Doc broke into a downturned smile before nodding over to the window. “Your cigar.”

Wyatt considered it with a glance as the tangle of their hands came to rest down in Doc’s lap. “I’ve got another. Besides, you just like watching me smoke.” Before Doc could speak, his lips just barely beginning to part, Wyatt raised his brow. “Don’t deny it, either.”

“I wouldn’t dare.”

The concession was satisfying enough for Wyatt to return to the window and pick up the cigar. Leaning his weight against the window frame, one leg over the other and a hand in his pants pocket, perhaps he made a show of bringing it to his lips, letting his tongue peek out, beckoning Doc’s attention. The cigar’s foot crackled to life as he drew a breath through it, glowing like a branding iron in the dim bedroom.

“Overt as the Devil, indeed,” Doc drawled from where he’d settled back into the pillows.

“By all means,” Wyatt began, interrupting his smoke with a drink, the gin tinkling against the bottle as he tipped it back. The liquor nipped at him as it trailed down, leaving a steady warmth in its wake. “Go ahead. Take care of yourself. If I’m too Devilish for you.”

Even from his distance, Wyatt could see how Doc’s throat bobbed.

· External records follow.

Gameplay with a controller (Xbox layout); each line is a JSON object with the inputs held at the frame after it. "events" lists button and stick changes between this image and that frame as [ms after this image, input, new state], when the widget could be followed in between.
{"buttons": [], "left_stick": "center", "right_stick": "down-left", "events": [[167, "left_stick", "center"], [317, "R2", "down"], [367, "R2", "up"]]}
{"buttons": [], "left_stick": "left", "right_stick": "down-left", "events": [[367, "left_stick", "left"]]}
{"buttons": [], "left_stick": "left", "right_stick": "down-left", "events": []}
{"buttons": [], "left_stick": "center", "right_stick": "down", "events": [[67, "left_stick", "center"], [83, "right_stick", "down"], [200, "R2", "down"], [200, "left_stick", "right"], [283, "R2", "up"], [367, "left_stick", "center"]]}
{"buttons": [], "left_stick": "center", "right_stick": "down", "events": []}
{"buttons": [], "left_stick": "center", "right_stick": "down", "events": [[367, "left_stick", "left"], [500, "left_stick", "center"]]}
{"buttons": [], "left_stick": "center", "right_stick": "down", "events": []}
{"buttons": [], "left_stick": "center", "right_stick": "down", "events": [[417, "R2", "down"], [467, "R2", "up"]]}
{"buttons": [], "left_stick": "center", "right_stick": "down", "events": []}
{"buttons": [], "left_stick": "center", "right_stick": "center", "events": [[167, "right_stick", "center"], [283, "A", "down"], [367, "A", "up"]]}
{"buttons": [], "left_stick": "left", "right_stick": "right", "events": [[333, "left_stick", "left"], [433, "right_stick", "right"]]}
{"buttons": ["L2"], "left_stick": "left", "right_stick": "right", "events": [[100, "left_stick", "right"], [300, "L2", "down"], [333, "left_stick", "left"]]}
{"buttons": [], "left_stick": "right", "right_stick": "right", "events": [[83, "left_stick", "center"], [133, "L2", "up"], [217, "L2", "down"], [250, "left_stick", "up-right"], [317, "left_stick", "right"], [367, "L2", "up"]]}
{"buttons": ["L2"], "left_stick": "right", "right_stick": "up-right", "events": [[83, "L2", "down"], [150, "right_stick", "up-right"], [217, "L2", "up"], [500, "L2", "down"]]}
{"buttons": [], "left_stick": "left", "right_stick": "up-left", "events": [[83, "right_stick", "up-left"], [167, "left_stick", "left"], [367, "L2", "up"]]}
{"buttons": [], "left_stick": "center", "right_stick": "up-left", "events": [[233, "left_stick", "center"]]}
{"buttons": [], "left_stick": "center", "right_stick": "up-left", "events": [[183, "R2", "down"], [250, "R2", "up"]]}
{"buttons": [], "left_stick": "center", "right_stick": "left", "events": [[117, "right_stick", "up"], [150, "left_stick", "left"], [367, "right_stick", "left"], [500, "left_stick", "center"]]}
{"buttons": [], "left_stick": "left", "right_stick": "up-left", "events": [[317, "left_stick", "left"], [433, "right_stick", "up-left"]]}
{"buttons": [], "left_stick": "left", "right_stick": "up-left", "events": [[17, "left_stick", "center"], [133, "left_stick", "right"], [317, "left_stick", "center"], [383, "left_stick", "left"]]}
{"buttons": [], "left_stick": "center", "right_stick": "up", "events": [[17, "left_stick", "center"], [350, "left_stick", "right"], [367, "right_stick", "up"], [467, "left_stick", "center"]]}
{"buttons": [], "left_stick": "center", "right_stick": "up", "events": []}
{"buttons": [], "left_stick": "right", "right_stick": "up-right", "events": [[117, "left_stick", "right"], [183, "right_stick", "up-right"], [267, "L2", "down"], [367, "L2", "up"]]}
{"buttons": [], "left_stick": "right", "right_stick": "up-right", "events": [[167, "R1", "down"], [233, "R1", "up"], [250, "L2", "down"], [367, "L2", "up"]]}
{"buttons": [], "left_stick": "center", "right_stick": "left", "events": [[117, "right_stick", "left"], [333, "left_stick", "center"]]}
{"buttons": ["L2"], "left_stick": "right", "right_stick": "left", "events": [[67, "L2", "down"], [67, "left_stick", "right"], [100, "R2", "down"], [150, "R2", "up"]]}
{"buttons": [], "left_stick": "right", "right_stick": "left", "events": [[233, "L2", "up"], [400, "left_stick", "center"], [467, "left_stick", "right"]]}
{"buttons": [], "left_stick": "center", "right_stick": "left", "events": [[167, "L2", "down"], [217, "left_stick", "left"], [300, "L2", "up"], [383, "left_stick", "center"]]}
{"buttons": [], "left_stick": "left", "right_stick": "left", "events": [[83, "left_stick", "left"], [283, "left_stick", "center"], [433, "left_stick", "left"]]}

He’d only succeeded earlier in opening up his shirt to the second button, but he spotted how Doc had foregone an undershirt when he’d last dressed himself.

“You’re Doc Holliday,” he echoed to him. “I don’t doubt you know how.”

It had grown warm in recent weeks. Wyatt should not have been surprised to see that it was not simply an undershirt that Doc had foregone, but a union suit, revealed to him as Doc moved slow to his button fly at the apex of his just-barely spread legs, slipping one after the other through their buttonholes.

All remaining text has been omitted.